>>>
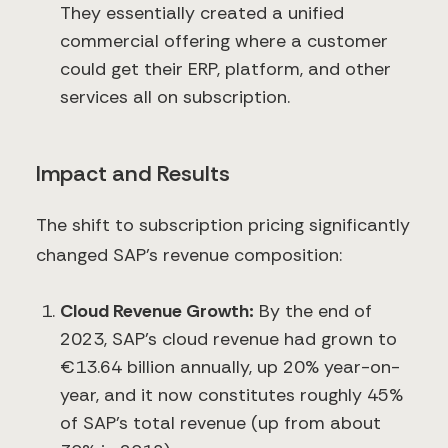
They essentially created a unified
commercial offering where a customer
could get their ERP, platform, and other
services all on subscription.
Impact and Results
The shift to subscription pricing significantly
changed SAP’s revenue composition:
Cloud Revenue Growth:
By the end of
2023, SAP’s cloud revenue had grown to
€13.64 billion annually, up 20% year-on-
year​, and it now constitutes roughly 45%
of SAP’s total revenue (up from about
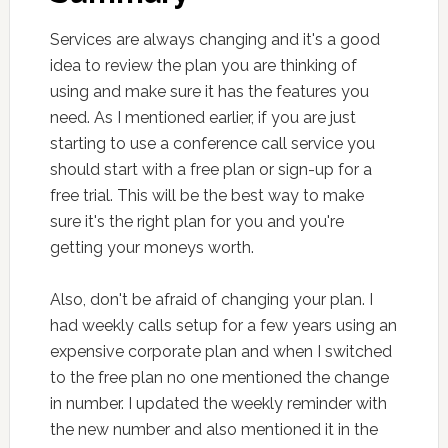
Services are always changing and it's a good
idea to review the plan you are thinking of
using and make sure it has the features you
need. As I mentioned earlier, if you are just
starting to use a conference call service you
should start with a free plan or sign-up for a
free trial. This will be the best way to make
sure it's the right plan for you and you're
getting your moneys worth.
Also, don't be afraid of changing your plan. I
had weekly calls setup for a few years using an
expensive corporate plan and when I switched
to the free plan no one mentioned the change
in number. I updated the weekly reminder with
the new number and also mentioned it in the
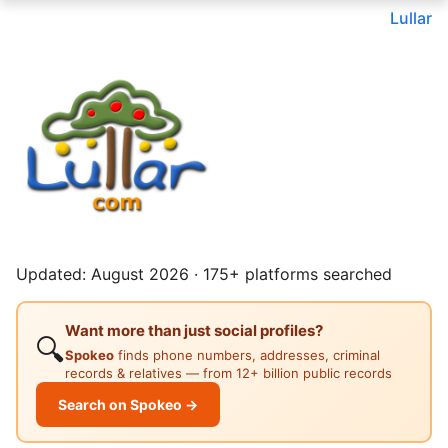
Lullar
Updated: August 2026 · 175+ platforms searched
Want more than just social profiles?
🔍
Spokeo
finds phone numbers, addresses, criminal
records & relatives — from 12+ billion public records
Search on Spokeo →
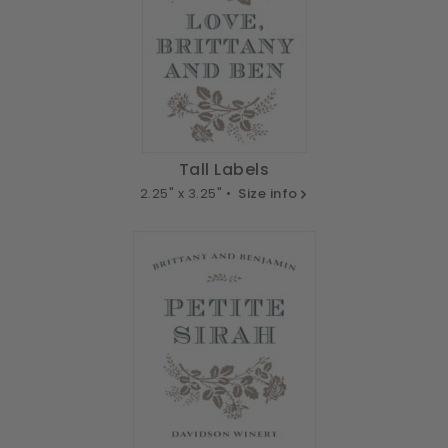
Tall Labels
2.25" x 3.25" •
Size info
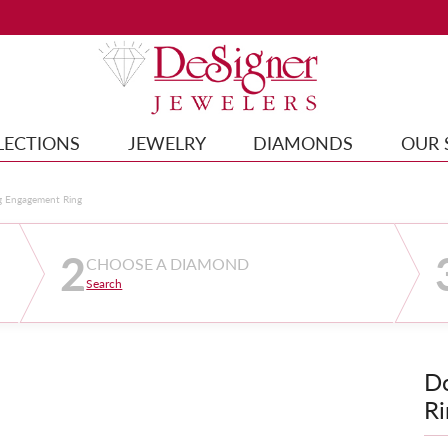
LECTIONS
JEWELRY
DIAMONDS
OUR 
g Engagement Ring
2
CHOOSE A DIAMOND
Search
D
Ri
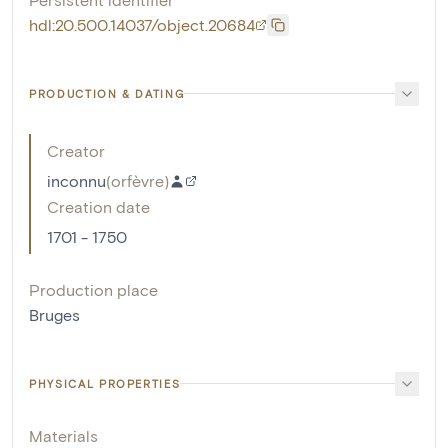
hdl:20.500.14037/object.20684
PRODUCTION & DATING
Creator
inconnu
(
orfèvre
)
Creation date
1701 - 1750
Production place
Bruges
PHYSICAL PROPERTIES
Materials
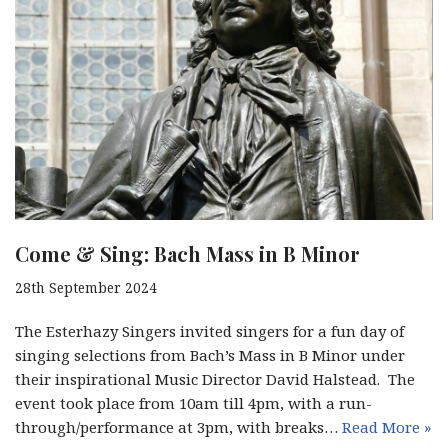
Come & Sing: Bach Mass in B Minor
28th September 2024
The Esterhazy Singers invited singers for a fun day of
singing selections from Bach’s Mass in B Minor under
their inspirational Music Director David Halstead. The
event took place from 10am till 4pm, with a run-
through/performance at 3pm, with breaks…
Read More »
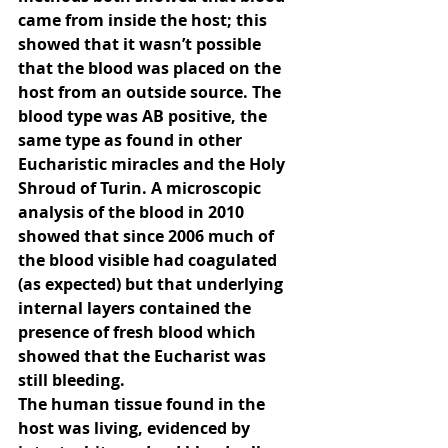
came from inside the host; this 
showed that it wasn’t possible 
that the blood was placed on the 
host from an outside source. The 
blood type was AB positive, the 
same type as found in other 
Eucharistic miracles and the Holy 
Shroud of Turin. A microscopic 
analysis of the blood in 2010 
showed that since 2006 much of 
the blood visible had coagulated 
(as expected) but that underlying 
internal layers contained the 
presence of fresh blood which 
showed that the Eucharist was 
still bleeding.
The human tissue found in the 
host was living, evidenced by 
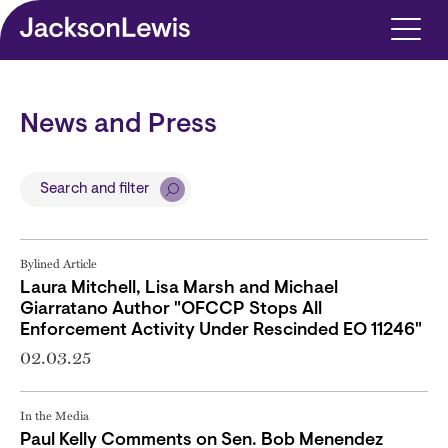
Skip to main content
News and Press
Search and filter
Bylined Article
Laura Mitchell, Lisa Marsh and Michael
Giarratano Author "OFCCP Stops All
Enforcement Activity Under Rescinded EO 11246"
02.03.25
In the Media
Paul Kelly Comments on Sen. Bob Menendez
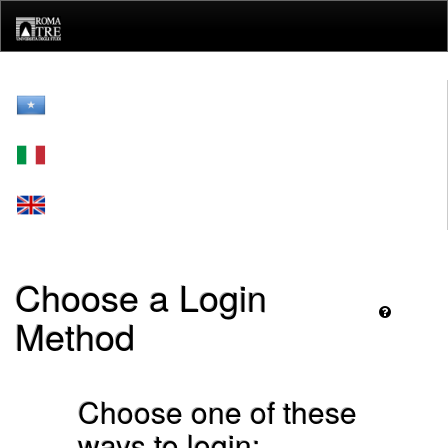
Skip
navigation
Choose a Login
Method
Choose one of these
ways to login:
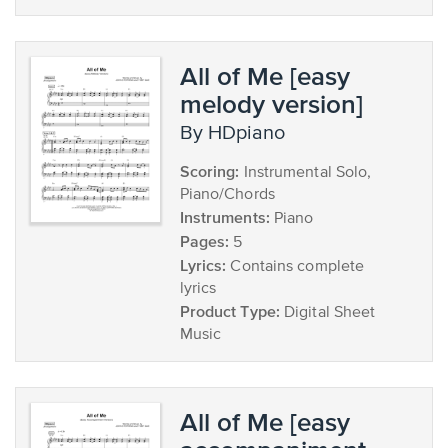
All of Me [easy
melody version]
by HDpiano
Scoring:
Instrumental Solo,
Piano/Chords
Instruments:
Piano
Pages:
5
Lyrics:
Contains complete
lyrics
Product Type:
Digital Sheet
Music
All of Me [easy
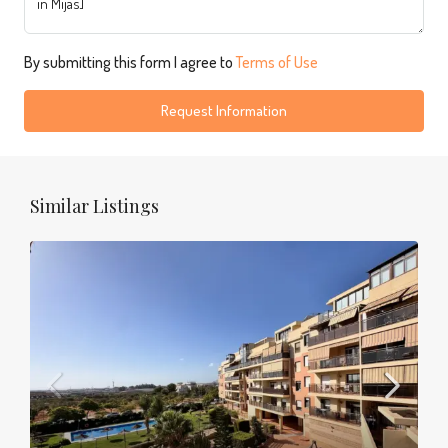
By submitting this form I agree to
Terms of Use
Request Information
Similar Listings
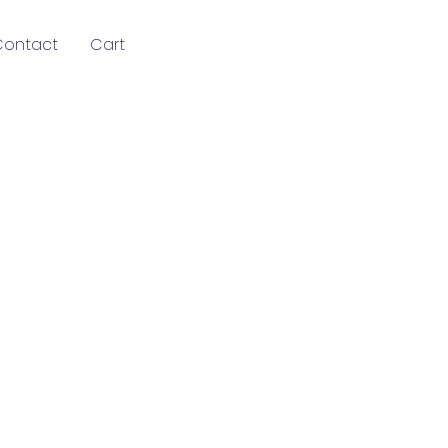
Contact
Cart
202-555-
0188
!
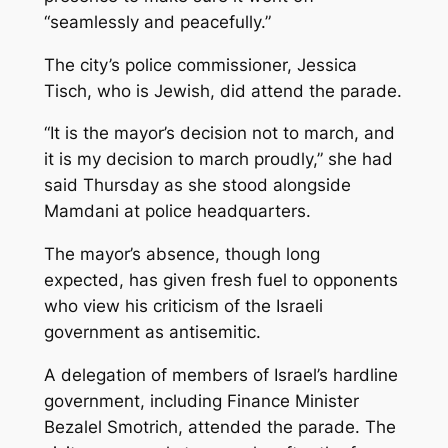
“seamlessly and peacefully.”
The city’s police commissioner, Jessica
Tisch, who is Jewish, did attend the parade.
“It is the mayor’s decision not to march, and
it is my decision to march proudly,” she had
said Thursday as she stood alongside
Mamdani at police headquarters.
The mayor’s absence, though long
expected, has given fresh fuel to opponents
who view his criticism of the Israeli
government as antisemitic.
A delegation of members of Israel’s hardline
government, including Finance Minister
Bezalel Smotrich, attended the parade. The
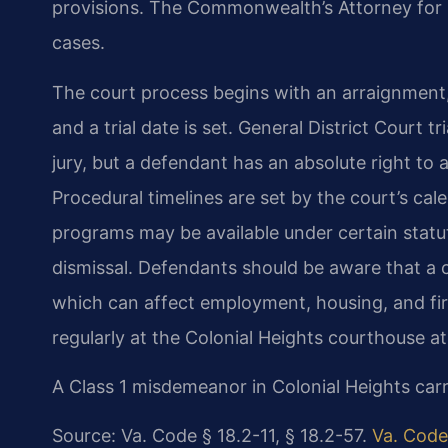
provisions. The Commonwealth’s Attorney for C
cases.
The court process begins with an arraignment
and a trial date is set. General District Court 
jury, but a defendant has an absolute right to ap
Procedural timelines are set by the court’s cal
programs may be available under certain statut
dismissal. Defendants should be aware that a 
which can affect employment, housing, and fir
regularly at the Colonial Heights courthouse a
A Class 1 misdemeanor in Colonial Heights carri
Source: Va. Code § 18.2-11, § 18.2-57.
Va. Code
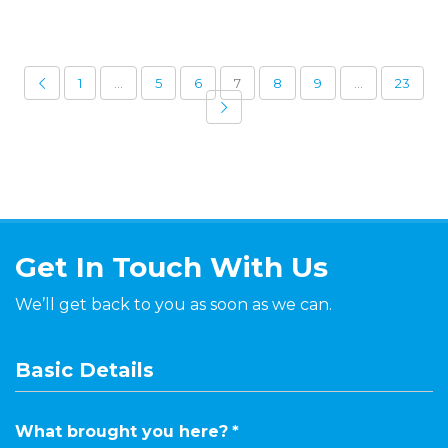
1
…
5
6
7
8
9
…
23
Get In Touch With Us
We’ll get back to you as soon as we can.
Basic Details
What brought you here?
*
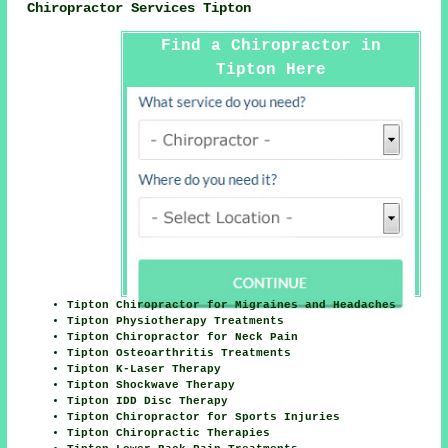
Chiropractor Services Tipton
Find a Chiropractor in
Tipton Here
Tipton Chiropractor for Migraines and Headaches
Tipton Physiotherapy Treatments
Tipton Chiropractor for Neck Pain
Tipton Osteoarthritis Treatments
Tipton K-Laser Therapy
Tipton Shockwave Therapy
Tipton IDD Disc Therapy
Tipton Chiropractor for Sports Injuries
Tipton Chiropractic Therapies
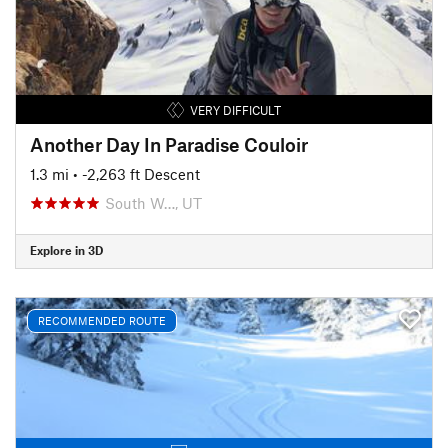
VERY DIFFICULT
Another Day In Paradise Couloir
1.3 mi
• -2,263 ft Descent
South W…, UT
Explore in 3D
RECOMMENDED ROUTE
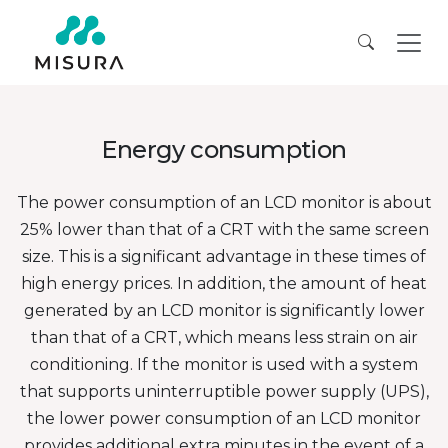
Energy consumption
The power consumption of an LCD monitor is about
25% lower than that of a CRT with the same screen
size. This is a significant advantage in these times of
high energy prices. In addition, the amount of heat
generated by an LCD monitor is significantly lower
than that of a CRT, which means less strain on air
conditioning. If the monitor is used with a system
that supports uninterruptible power supply (UPS),
the lower power consumption of an LCD monitor
provides additional extra minutes in the event of a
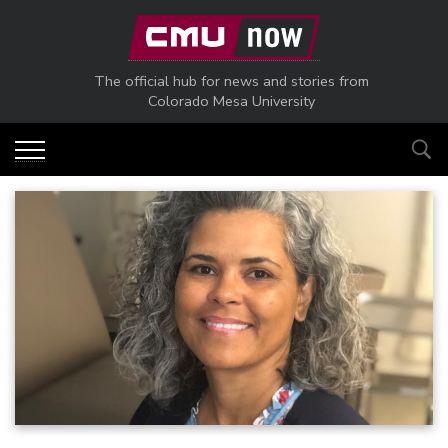
Skip to main content
The official hub for news and stories from
Colorado Mesa University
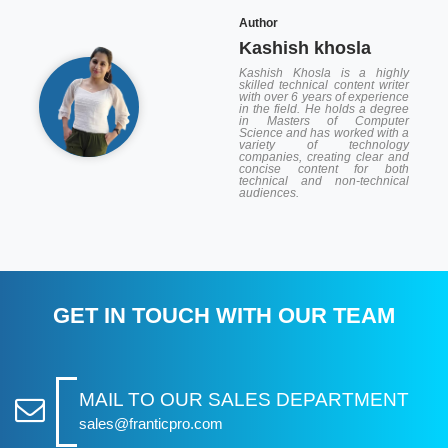
Author
Kashish khosla
Kashish Khosla is a highly
skilled technical content writer
with over 6 years of experience
in the field. He holds a degree
in Masters of Computer
Science and has worked with a
variety of technology
companies, creating clear and
concise content for both
technical and non-technical
audiences.
GET IN TOUCH WITH OUR TEAM
MAIL TO OUR SALES DEPARTMENT
sales@franticpro.com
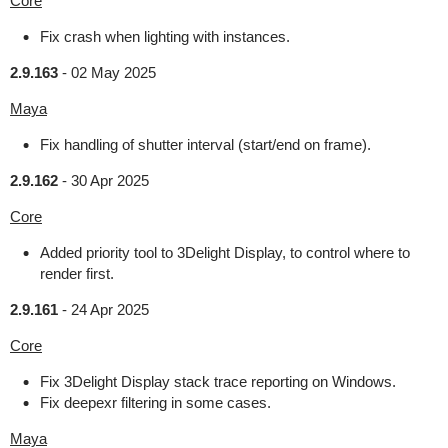
Core
Fix crash when lighting with instances.
2.9.163
-
02 May 2025
Maya
Fix handling of shutter interval (start/end on frame).
2.9.162
-
30 Apr 2025
Core
Added priority tool to 3Delight Display, to control where to
render first.
2.9.161
-
24 Apr 2025
Core
Fix 3Delight Display stack trace reporting on Windows.
Fix deepexr filtering in some cases.
Maya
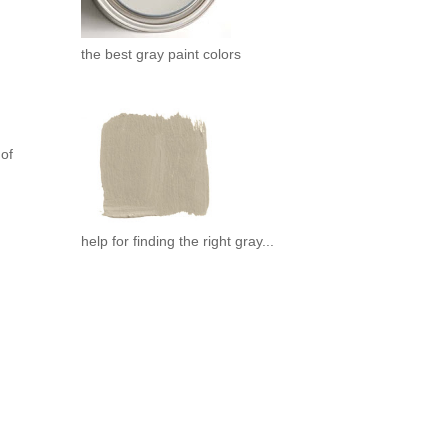
the best gray paint colors
 of
help for finding the right gray...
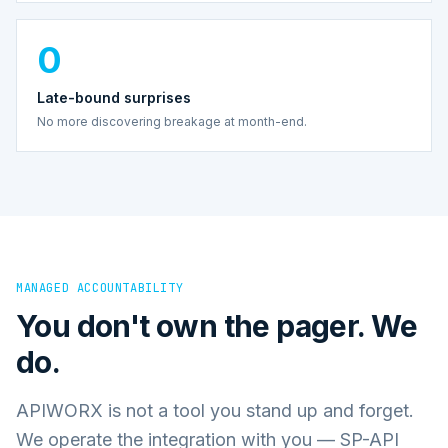
0
Late-bound surprises
No more discovering breakage at month-end.
MANAGED ACCOUNTABILITY
You don't own the pager. We
do.
APIWORX is not a tool you stand up and forget.
We operate the integration with you — SP-API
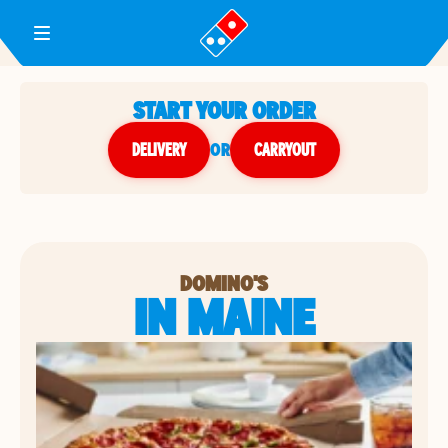
Toggle Header Menu
START YOUR ORDER
DELIVERY
or
CARRYOUT
DOMINO'S
IN MAINE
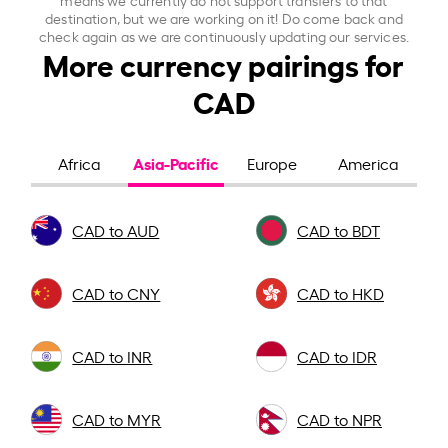
destination, but we are working on it! Do come back and
check again as we are continuously updating our services.
More currency pairings for
CAD
Asia-Pacific
Africa
Europe
America
CAD to AUD
CAD to BDT
CAD to CNY
CAD to HKD
CAD to INR
CAD to IDR
CAD to MYR
CAD to NPR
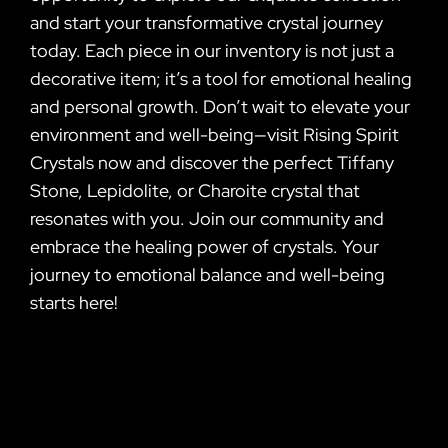
and start your transformative crystal journey
today. Each piece in our inventory is not just a
decorative item; it’s a tool for emotional healing
and personal growth. Don’t wait to elevate your
environment and well-being—visit Rising Spirit
Crystals now and discover the perfect Tiffany
Stone, Lepidolite, or Charoite crystal that
resonates with you. Join our community and
embrace the healing power of crystals. Your
journey to emotional balance and well-being
starts here!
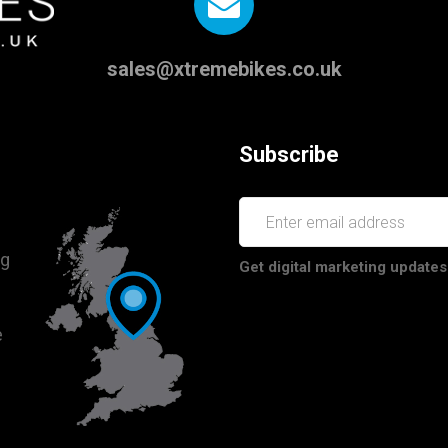
sales@xtremebikes.co.uk
Subscribe
ng
Get digital marketing updates
e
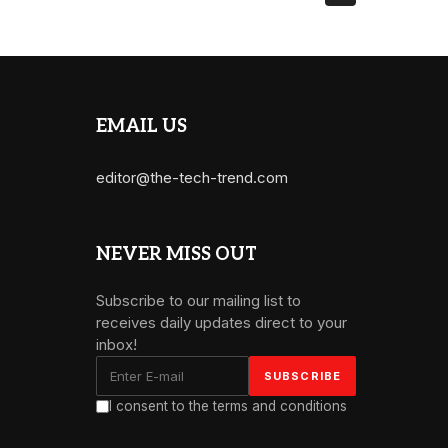
EMAIL US
editor@the-tech-trend.com
NEVER MISS OUT
Subscribe to our mailing list to
receives daily updates direct to your
inbox!
I consent to the terms and conditions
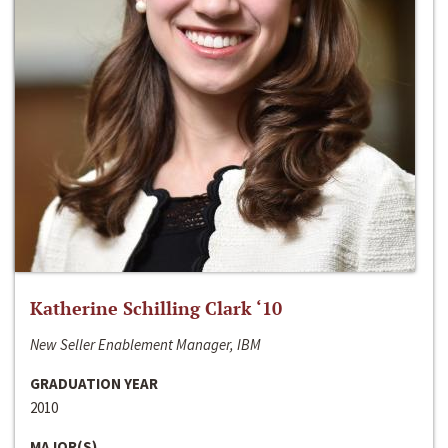
Katherine Schilling Clark ‘10
New Seller Enablement Manager, IBM
GRADUATION YEAR
2010
MAJOR(S)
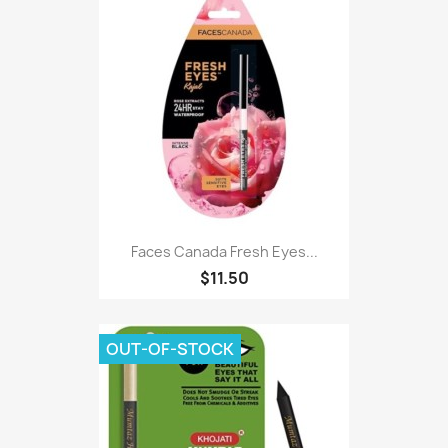
Faces Canada Fresh Eyes...
$11.50
OUT-OF-STOCK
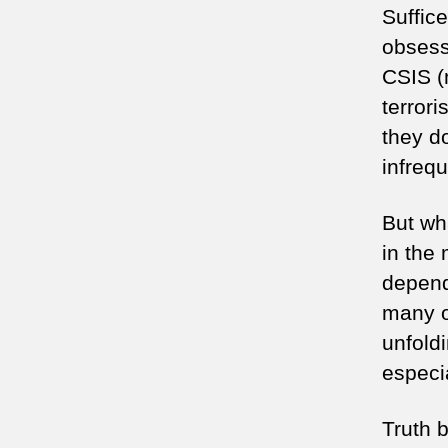
Suffic
obsess
CSIS (
terror
they do
infrequ
But wh
in the
depends
many ot
unfold
especi
Truth b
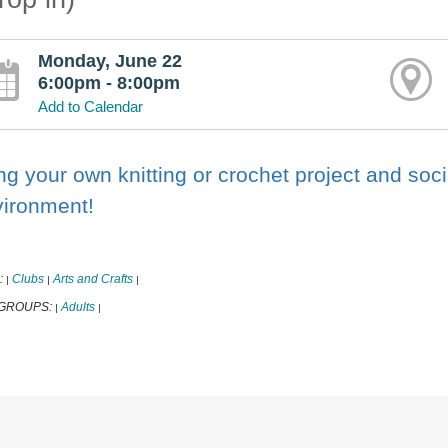
Monday, June 22
6:00pm - 8:00pm
Add to Calendar
ng your own knitting or crochet project and soci
vironment!
:
Clubs
Arts and Crafts
|
|
|
 GROUPS:
Adults
|
|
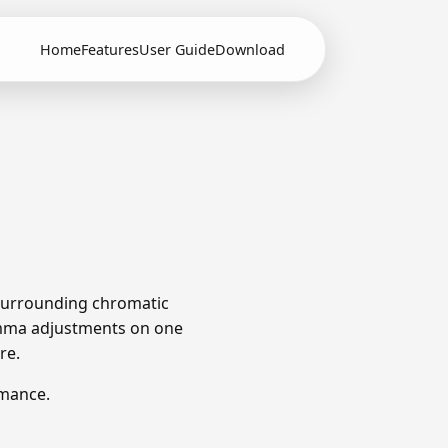
Home
Features
User Guide
Download
e surrounding chromatic
omma adjustments on one
re.
rmance.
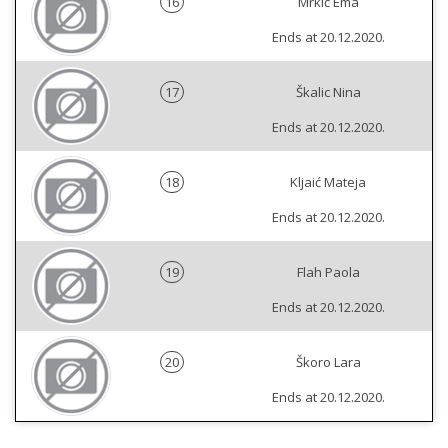
16
Mrkić Ema
Ends at 20.12.2020.
17
Škalic Nina
Ends at 20.12.2020.
18
Kljaić Mateja
Ends at 20.12.2020.
19
Flah Paola
Ends at 20.12.2020.
20
Škoro Lara
Ends at 20.12.2020.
<<<
Extract the text from the start of the records down through the line containing "of SAP’s total revenue (up from about", both ends included, and copy it word for word. Leave the pictures out of your answer.

• [EXERCISE ANSWER]:
They essentially created a unified
commercial offering where a customer
could get their ERP, platform, and other
services all on subscription.
Impact and Results
The shift to subscription pricing significantly
changed SAP’s revenue composition:
Cloud Revenue Growth:
By the end of
2023, SAP’s cloud revenue had grown to
€13.64 billion annually, up 20% year-on-
year​, and it now constitutes roughly 45%
of SAP’s total revenue (up from about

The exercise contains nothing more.